The jump in prison population is largely the result of tougher sentencing measures approved by the Legislature, Governor, and the voters, including the "Three Strikes and You're Out" law enacted last year. Demographic shifts, local government support for law enforcement activities, and other factors are also contributing to the prison population boom.
Meanwhile, the number of parolees under the supervision of CDC parole agents is also expected to grow, although more slowly than the number of prison inmates. Because many offenders are serving longer prison terms, fewer are now being released on parole than would otherwise have occurred.
The state now supervises about 93,000 parolees, and the number is projected to be 97,600 by June 1998. By June 2005, the count of CDC-supervised parolees is projected to exceed 136,400.

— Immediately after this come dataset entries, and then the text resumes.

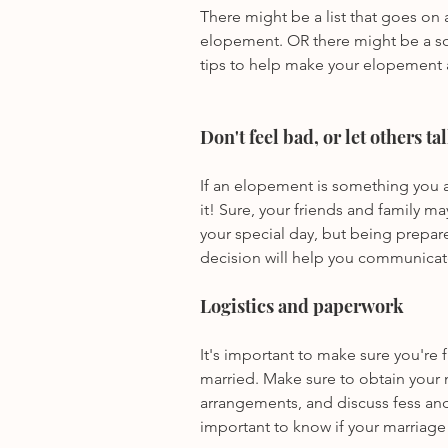
There might be a list that goes on
elopement. OR there might be a sol
tips to help make your elopement 
Don't feel bad, or let others ta
If an elopement is something you a
it! Sure, your friends and family ma
your special day, but being prepa
decision will help you communicate 
Logistics and paperwork
It's important to make sure you're f
married. Make sure to obtain your 
arrangements, and discuss fess and
important to know if your marriage 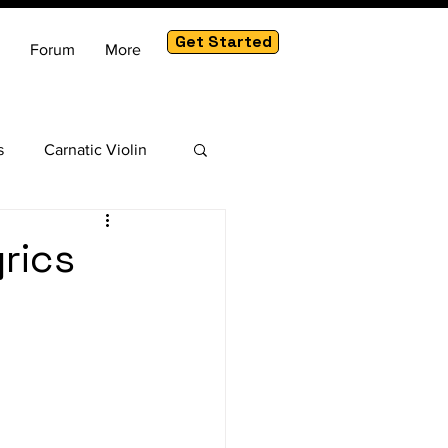
Get Started
Forum
More
s
Carnatic Violin
am
yrics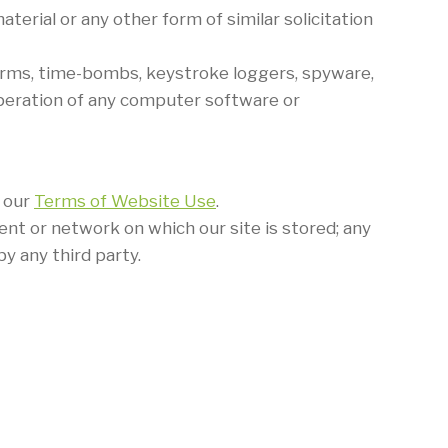
terial or any other form of similar solicitation
worms, time-bombs, keystroke loggers, spyware,
peration of any computer software or
f our
Terms of Website Use
.
ent or network on which our site is stored; any
y any third party.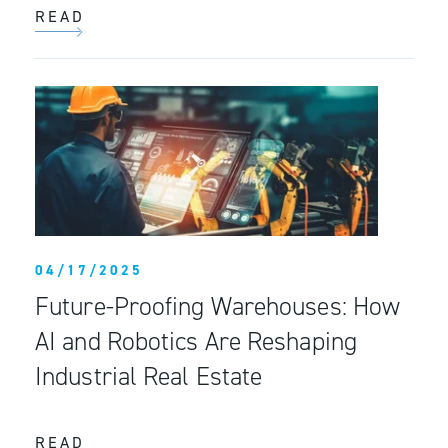
READ
04/17/2025
Future-Proofing Warehouses: How
AI and Robotics Are Reshaping
Industrial Real Estate
READ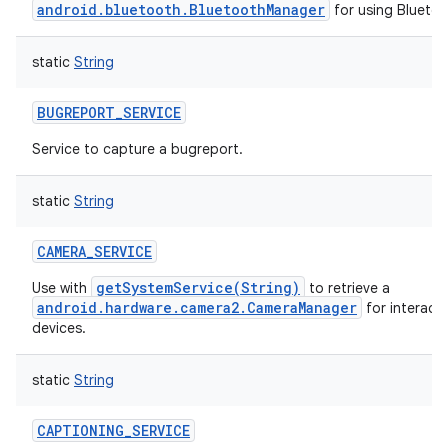
android.bluetooth.BluetoothManager
for using Bluetoo
static
String
BUGREPORT_SERVICE
Service to capture a bugreport.
ces
ets
static
String
CAMERA_SERVICE
getSystemService(String)
Use with
to retrieve a
android.hardware.camera2.CameraManager
for interact
devices.
static
String
CAPTIONING_SERVICE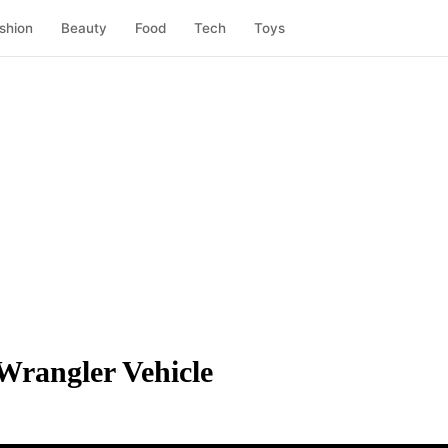
shion
Beauty
Food
Tech
Toys
Wrangler Vehicle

The Spending Forecast. The total trial court budget forecast grows to $1.9 billion in 1997-98 from $1.7 billion in 1994-95. Currently, the state funds approximately 37 percent of the trial court costs. Assuming continuation of this funding share, the state's General Fund costs are estimated to be $526 million. This is an increase of 9 percent between 1994-95 and 1997-98, or an average annual growth rate of 2.9 percent.

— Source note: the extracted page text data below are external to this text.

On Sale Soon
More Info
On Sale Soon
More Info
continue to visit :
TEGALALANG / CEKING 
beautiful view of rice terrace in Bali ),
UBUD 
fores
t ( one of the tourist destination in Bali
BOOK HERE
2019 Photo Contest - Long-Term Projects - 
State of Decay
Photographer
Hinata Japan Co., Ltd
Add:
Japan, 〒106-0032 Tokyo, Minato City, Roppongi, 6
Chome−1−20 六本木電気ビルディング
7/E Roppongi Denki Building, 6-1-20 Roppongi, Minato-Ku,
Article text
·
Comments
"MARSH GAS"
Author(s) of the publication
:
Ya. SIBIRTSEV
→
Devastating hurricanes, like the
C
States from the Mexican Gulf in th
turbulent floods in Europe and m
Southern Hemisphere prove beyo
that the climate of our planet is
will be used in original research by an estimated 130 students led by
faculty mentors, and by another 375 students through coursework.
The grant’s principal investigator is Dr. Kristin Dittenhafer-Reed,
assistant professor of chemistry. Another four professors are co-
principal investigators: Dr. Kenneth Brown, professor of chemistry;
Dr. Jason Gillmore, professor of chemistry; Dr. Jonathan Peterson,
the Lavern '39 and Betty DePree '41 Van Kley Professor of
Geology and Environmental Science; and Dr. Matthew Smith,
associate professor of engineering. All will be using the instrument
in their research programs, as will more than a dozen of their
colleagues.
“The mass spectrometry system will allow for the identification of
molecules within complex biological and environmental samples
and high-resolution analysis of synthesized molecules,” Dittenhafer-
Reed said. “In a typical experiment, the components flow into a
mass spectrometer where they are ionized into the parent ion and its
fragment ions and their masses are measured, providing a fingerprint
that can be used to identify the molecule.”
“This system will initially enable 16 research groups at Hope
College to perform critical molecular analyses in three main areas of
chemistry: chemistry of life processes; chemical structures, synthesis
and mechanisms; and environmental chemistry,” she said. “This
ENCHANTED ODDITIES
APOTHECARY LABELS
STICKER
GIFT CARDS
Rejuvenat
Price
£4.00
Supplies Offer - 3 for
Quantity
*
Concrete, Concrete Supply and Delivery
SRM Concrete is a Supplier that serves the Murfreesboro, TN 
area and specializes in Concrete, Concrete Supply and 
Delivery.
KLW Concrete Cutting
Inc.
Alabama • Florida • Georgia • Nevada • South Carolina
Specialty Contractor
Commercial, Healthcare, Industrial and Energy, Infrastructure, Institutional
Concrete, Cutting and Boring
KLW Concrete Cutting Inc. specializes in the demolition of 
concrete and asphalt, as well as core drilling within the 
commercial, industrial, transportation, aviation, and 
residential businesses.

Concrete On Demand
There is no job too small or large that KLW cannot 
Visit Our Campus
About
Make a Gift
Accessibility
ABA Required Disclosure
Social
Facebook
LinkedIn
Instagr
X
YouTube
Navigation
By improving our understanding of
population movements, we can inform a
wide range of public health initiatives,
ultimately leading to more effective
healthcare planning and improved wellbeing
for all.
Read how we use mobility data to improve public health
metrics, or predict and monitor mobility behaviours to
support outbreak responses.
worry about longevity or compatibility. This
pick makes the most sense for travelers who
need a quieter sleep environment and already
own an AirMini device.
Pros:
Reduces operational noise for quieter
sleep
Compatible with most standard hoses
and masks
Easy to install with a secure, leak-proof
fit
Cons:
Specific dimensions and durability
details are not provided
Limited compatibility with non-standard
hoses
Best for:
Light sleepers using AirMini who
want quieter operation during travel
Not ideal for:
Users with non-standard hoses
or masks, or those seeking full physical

Key Forecast Factors. The projected growth is due primarily to anticipated caseload increases in the trial courts, particularly criminal caseloads resulting from enhanced sentencing measures approved by the Governor, the Legislature, and the voters such as the "Three Strikes and You're Out" law. Cost increases due to caseload growth are mitigated somewhat by refinements in the budgeting process by the Judicial Council that help to better estimate trial court costs, as well as efficiencies implemented in some superior and municipal courts, such as court coordination efforts.

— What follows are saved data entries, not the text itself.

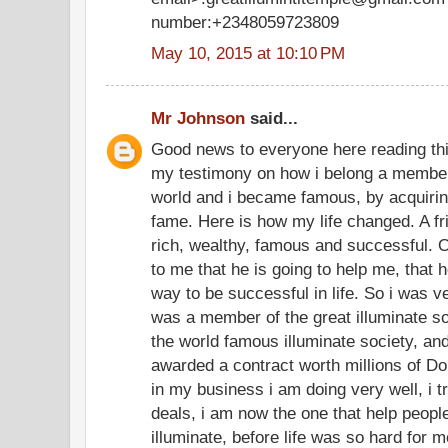
number:+2348059723809
May 10, 2015 at 10:10 PM
Mr Johnson
said...
Good news to everyone here reading th
my testimony on how i belong a member 
world and i became famous, by acquirin
fame. Here is how my life changed. A fr
rich, wealthy, famous and successful. O
to me that he is going to help me, that 
way to be successful in life. So i was 
was a member of the great illuminate soc
the world famous illuminate society, and
awarded a contract worth millions of Do
in my business i am doing very well, i t
deals, i am now the one that help peop
illuminate, before life was so hard for m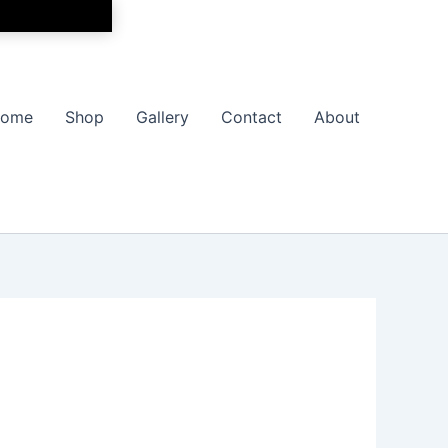
ome
Shop
Gallery
Contact
About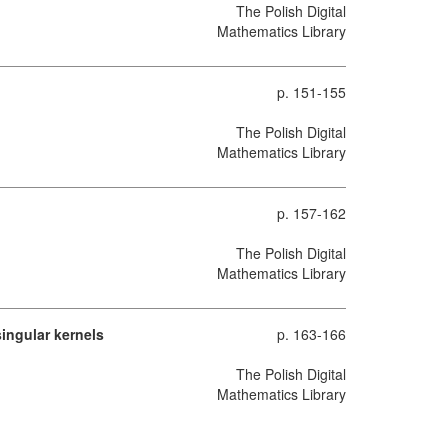
The Polish Digital
Mathematics Library
p. 151-155
The Polish Digital
Mathematics Library
p. 157-162
The Polish Digital
Mathematics Library
ingular kernels
p. 163-166
The Polish Digital
Mathematics Library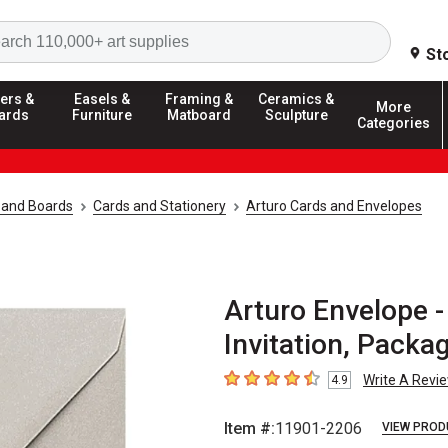
Search
St
ers &
Easels &
Framing &
Ceramics &
More
ards
Furniture
Matboard
Sculpture
Categories
 and Boards
Cards and Stationery
Arturo Cards and Envelopes
Arturo Envelope - 
Invitation, Packa
Write A Revi
4.9
4.9
out of 5 stars
Item #:
11901-2206
VIEW PROD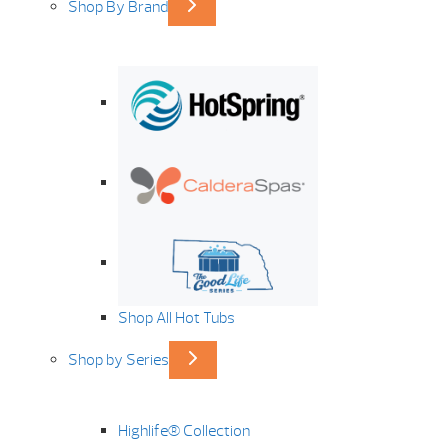
Shop By Brand
Shop All Hot Tubs
Shop by Series
Highlife® Collection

The remainder of the budget involves such program areas as debt service, tax relief (including the renters' credit and homeowners' exemption), retirement contributions, regional developmental centers, state mental hospitals, and various other smaller programs. We project these program areas will cost approximately $11.1 billion in 1995-96, $11.8 billion in 1996-97, and $12.5 billion by 1997-98.
Figure 10 also shows that debt service for lease-payment bonds is becoming a greater portion of the state's total debt-service costs. For example, lease-payment debt service was 15 percent of total debt service in 1995-96, and will increase to 19 percent in 1997-98.
The renters' tax credit was suspended for three years--1993, 1994, and 1995. The program is scheduled to be reinstated January 1, 1996 and will result in an estimated cost of $517 million in 1996-97 and $525 million in 1997-98.